In the entries below, find the line with "Breast MRI (dynamic" and the line with "Annotated regions visible in this slice (semi-automatic". Print those two and everything between them exactly, and nothing else.

(SOURCE MATERIAL):
Start of Block
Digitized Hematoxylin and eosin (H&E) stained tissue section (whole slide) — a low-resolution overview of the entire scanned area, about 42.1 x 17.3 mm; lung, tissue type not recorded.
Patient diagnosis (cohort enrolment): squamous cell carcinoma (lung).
End of Block
Start of Block
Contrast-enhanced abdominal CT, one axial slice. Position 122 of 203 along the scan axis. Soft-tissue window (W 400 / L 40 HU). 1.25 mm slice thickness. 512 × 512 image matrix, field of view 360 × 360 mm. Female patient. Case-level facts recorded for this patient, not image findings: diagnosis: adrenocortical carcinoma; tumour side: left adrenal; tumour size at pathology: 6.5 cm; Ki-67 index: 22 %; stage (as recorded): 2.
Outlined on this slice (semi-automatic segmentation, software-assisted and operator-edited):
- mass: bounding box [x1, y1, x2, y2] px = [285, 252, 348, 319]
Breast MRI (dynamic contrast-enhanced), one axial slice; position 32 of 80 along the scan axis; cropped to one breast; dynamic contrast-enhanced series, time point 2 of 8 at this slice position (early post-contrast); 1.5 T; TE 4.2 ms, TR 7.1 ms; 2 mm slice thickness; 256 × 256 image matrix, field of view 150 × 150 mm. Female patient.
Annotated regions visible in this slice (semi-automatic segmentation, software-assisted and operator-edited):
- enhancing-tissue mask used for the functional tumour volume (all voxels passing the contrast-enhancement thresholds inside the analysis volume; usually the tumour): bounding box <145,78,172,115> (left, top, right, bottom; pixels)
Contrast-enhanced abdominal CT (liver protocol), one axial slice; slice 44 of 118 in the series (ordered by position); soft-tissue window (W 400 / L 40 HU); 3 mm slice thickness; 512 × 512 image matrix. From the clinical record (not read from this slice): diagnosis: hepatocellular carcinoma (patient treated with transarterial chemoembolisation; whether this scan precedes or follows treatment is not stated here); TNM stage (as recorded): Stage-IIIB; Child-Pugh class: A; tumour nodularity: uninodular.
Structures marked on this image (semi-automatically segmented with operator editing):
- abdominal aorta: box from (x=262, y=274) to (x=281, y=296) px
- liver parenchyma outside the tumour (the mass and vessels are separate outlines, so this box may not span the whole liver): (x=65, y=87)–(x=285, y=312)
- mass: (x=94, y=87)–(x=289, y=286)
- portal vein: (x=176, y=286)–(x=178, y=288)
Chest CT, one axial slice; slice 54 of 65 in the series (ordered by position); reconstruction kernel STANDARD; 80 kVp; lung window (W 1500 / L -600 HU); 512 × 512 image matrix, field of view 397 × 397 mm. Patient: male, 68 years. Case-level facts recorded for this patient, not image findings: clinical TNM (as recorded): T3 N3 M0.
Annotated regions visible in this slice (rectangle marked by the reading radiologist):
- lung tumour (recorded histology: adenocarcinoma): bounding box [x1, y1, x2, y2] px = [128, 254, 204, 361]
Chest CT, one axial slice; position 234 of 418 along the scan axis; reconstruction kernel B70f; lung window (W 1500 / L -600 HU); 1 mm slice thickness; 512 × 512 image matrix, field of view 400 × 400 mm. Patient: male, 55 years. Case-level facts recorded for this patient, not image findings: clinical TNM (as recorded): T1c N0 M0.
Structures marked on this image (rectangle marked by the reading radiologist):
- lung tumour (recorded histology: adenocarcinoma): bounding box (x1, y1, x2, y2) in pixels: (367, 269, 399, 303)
End of Block
Start of Block
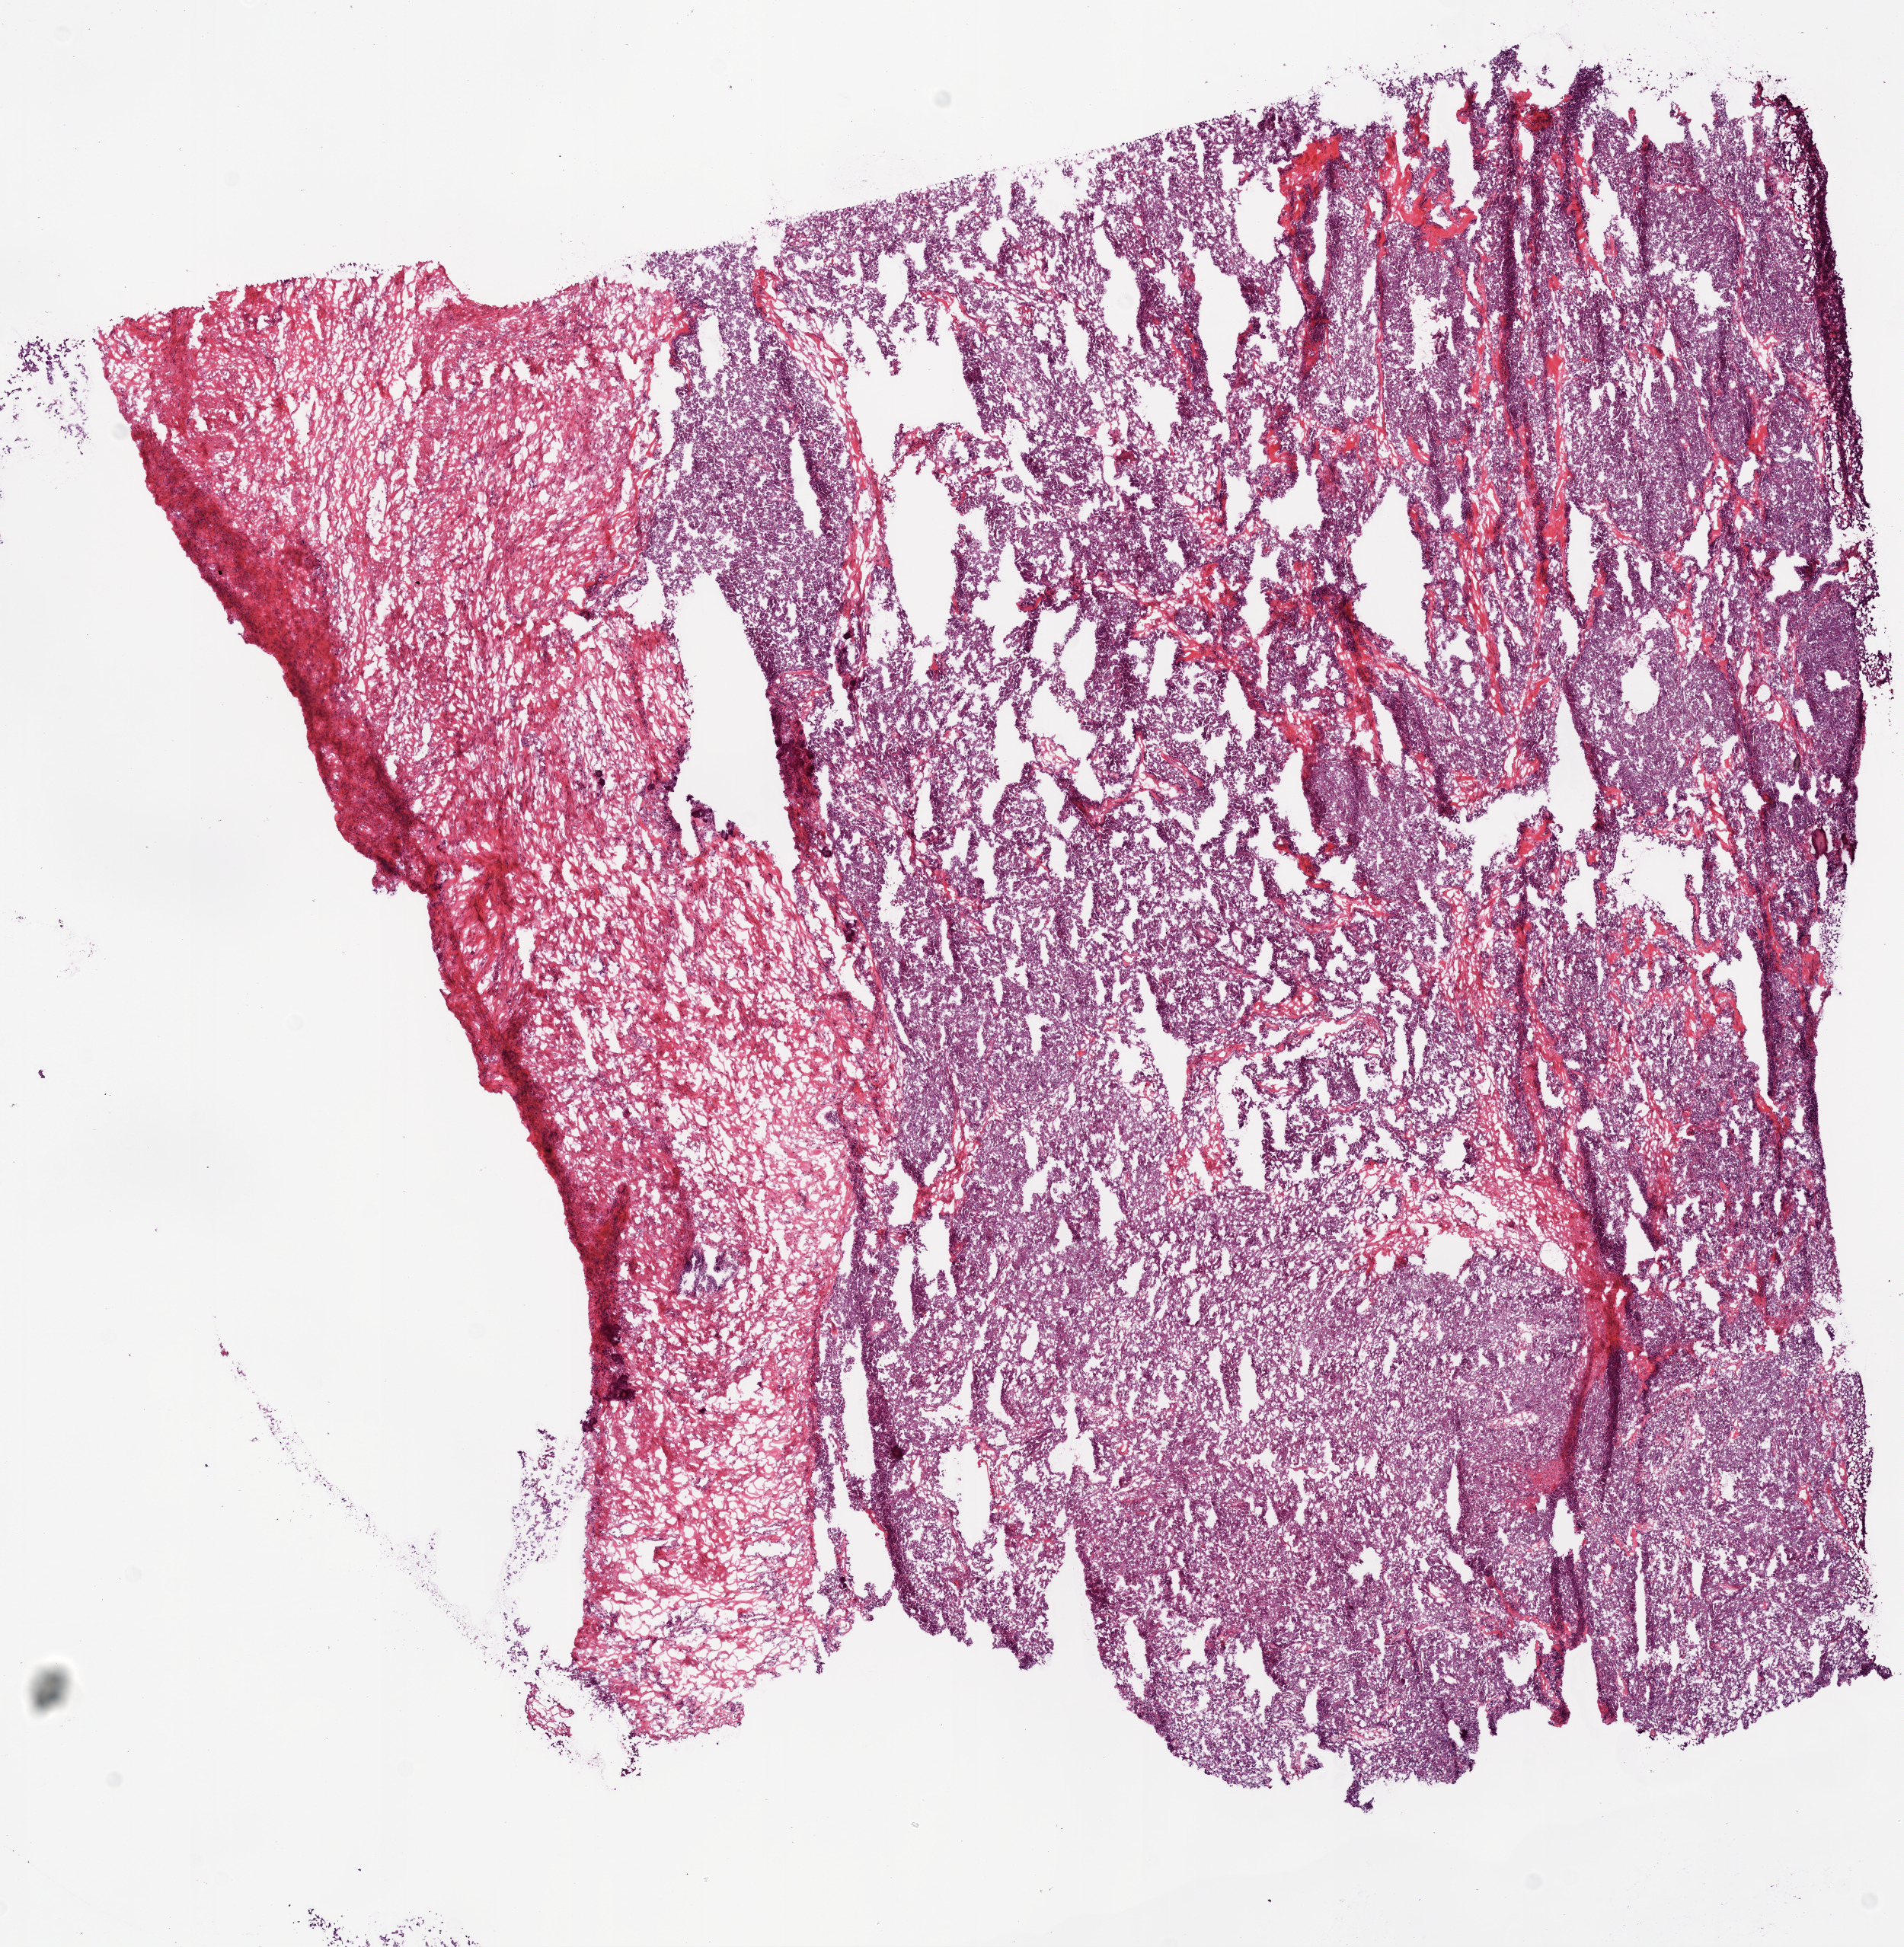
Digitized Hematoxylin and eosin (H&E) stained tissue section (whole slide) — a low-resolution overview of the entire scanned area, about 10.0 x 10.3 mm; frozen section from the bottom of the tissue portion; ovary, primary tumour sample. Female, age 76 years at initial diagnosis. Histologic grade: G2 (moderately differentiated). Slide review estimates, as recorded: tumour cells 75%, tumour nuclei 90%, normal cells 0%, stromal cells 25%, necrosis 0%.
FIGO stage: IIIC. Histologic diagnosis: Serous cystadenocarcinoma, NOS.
End of Block
(TASK RESPONSE):
Breast MRI (dynamic contrast-enhanced), one axial slice; position 32 of 80 along the scan axis; cropped to one breast; dynamic contrast-enhanced series, time point 2 of 8 at this slice position (early post-contrast); 1.5 T; TE 4.2 ms, TR 7.1 ms; 2 mm slice thickness; 256 × 256 image matrix, field of view 150 × 150 mm. Female patient.
Annotated regions visible in this slice (semi-automatic segmentation, software-assisted and operator-edited):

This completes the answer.